START MATERIAL FOR THIS TASK

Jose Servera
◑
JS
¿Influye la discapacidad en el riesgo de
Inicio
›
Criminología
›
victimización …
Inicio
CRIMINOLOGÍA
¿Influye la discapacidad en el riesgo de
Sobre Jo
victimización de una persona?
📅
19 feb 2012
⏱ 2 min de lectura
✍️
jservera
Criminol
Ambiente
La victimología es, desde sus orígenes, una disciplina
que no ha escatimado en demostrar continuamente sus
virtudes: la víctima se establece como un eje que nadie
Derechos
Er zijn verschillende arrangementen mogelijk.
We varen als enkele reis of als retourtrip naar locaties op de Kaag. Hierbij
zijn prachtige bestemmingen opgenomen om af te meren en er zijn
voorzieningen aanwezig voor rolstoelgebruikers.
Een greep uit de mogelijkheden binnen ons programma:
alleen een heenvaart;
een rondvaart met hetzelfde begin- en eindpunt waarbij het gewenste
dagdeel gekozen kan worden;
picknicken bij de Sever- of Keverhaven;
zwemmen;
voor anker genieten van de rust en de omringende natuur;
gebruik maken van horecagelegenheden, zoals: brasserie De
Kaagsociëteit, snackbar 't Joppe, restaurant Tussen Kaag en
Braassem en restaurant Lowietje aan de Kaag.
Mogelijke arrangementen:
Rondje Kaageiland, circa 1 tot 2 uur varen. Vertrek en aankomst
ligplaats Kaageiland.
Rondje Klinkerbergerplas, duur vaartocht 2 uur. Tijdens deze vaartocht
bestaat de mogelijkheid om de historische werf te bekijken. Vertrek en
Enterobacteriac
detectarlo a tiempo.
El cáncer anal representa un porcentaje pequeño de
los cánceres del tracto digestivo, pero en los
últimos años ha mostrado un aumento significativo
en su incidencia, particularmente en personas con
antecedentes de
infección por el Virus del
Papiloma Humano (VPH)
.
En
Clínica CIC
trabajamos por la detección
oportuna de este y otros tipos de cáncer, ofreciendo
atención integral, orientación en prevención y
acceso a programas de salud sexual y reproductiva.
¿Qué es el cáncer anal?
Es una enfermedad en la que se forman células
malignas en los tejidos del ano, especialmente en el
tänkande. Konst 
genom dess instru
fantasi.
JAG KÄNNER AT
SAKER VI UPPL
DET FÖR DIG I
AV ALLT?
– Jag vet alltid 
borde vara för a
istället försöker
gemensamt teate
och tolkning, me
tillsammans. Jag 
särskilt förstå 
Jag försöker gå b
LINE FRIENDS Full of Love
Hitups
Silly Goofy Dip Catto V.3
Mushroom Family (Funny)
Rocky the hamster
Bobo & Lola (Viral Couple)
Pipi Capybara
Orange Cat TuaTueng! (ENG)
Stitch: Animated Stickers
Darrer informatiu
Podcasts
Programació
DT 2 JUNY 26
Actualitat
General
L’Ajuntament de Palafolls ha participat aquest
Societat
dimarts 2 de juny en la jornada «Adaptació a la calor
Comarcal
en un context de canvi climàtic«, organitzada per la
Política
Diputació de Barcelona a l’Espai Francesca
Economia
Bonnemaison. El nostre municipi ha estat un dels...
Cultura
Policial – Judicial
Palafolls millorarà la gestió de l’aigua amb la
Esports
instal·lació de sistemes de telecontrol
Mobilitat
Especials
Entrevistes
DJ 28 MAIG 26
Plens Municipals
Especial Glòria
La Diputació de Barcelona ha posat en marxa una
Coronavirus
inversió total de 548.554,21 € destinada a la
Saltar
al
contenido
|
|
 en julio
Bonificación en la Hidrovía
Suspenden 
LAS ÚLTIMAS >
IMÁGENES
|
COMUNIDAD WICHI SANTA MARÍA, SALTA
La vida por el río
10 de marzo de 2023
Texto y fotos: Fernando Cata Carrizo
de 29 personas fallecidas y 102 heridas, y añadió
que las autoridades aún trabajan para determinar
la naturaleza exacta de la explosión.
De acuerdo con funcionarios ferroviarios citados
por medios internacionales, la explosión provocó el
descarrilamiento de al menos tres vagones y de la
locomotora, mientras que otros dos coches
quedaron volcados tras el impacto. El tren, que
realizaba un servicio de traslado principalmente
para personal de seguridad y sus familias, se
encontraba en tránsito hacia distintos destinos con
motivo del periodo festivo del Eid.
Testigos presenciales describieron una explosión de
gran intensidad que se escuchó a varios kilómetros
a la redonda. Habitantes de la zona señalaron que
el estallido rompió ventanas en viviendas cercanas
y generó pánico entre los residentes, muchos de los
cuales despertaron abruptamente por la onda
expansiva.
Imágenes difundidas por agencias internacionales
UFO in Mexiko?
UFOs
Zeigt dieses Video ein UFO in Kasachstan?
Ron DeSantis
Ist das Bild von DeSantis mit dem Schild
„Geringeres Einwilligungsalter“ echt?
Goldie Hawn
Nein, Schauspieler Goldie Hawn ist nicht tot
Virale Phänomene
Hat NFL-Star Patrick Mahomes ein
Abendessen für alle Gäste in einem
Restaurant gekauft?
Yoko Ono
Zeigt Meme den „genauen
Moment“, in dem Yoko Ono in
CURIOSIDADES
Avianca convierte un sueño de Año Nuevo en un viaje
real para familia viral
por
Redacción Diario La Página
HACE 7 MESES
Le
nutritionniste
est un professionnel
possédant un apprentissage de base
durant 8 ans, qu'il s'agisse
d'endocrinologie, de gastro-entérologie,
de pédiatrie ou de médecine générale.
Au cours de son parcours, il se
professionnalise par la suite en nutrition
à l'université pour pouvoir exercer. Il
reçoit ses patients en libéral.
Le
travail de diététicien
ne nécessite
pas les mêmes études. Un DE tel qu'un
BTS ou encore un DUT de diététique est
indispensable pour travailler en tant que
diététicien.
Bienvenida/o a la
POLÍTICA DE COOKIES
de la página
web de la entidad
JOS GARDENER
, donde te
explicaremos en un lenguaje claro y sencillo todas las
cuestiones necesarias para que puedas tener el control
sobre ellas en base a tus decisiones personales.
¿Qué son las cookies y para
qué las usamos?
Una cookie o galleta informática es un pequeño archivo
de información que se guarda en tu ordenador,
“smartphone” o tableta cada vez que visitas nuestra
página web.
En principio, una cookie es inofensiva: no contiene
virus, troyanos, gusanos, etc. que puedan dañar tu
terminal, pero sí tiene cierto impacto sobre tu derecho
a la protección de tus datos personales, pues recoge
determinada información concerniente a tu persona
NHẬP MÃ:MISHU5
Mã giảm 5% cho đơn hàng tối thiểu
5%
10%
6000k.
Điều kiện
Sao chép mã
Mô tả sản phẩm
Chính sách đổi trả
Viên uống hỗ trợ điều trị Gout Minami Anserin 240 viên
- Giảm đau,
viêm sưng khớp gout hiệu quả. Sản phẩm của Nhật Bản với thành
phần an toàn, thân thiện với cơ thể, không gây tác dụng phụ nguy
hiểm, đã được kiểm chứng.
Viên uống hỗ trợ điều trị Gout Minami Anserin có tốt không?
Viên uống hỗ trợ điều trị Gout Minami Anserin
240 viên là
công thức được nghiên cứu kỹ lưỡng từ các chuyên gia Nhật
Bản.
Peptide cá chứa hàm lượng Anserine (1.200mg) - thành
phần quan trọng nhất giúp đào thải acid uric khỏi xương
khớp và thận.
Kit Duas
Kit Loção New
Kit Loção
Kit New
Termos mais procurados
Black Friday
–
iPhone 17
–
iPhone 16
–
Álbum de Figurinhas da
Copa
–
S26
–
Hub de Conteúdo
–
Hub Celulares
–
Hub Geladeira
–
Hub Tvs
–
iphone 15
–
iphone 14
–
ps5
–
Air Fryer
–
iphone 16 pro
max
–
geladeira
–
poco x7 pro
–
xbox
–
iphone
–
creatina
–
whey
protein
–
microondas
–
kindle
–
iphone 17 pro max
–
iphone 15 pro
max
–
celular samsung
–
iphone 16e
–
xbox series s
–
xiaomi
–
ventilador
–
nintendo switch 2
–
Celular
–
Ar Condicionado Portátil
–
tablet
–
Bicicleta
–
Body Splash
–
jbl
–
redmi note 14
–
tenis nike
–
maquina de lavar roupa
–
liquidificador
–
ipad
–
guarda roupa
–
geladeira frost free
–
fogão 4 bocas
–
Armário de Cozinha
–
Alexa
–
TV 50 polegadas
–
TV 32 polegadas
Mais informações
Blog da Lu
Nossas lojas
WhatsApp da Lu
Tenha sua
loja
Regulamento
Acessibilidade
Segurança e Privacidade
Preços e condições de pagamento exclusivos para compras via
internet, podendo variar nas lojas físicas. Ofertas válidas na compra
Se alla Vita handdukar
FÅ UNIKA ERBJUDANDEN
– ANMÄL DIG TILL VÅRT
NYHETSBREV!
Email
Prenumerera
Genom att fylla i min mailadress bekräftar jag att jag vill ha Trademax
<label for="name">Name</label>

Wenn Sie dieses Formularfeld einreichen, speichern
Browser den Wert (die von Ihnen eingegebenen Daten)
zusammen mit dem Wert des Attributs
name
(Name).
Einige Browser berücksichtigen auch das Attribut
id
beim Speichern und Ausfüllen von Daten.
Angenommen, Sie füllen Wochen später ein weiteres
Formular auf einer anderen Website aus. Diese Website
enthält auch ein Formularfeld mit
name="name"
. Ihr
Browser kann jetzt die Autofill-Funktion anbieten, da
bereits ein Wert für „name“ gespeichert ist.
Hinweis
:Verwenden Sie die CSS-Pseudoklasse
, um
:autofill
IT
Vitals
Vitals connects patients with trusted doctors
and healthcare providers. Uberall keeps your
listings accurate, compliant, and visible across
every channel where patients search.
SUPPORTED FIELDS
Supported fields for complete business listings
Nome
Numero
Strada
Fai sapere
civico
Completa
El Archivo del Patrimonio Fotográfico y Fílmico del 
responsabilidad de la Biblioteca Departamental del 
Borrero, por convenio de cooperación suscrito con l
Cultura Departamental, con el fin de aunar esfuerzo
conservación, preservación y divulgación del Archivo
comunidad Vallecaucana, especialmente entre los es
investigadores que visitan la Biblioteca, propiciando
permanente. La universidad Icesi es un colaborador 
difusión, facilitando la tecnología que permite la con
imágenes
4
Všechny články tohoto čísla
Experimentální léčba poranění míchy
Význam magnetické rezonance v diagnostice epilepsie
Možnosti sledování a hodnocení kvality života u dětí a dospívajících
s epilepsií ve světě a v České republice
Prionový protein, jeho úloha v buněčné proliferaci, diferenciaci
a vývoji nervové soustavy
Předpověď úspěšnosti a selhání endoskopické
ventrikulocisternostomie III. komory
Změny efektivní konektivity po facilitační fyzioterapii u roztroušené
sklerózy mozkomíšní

END MATERIAL FOR THIS TASK

TASK DESCRIPTION – Wherever the word "Rondje" appears in a line of the data above, copy that line.

TASK SOLUTION –
Rondje Kaageiland, circa 1 tot 2 uur varen. Vertrek en aankomst
Rondje Klinkerbergerplas, duur vaartocht 2 uur. Tijdens deze vaartocht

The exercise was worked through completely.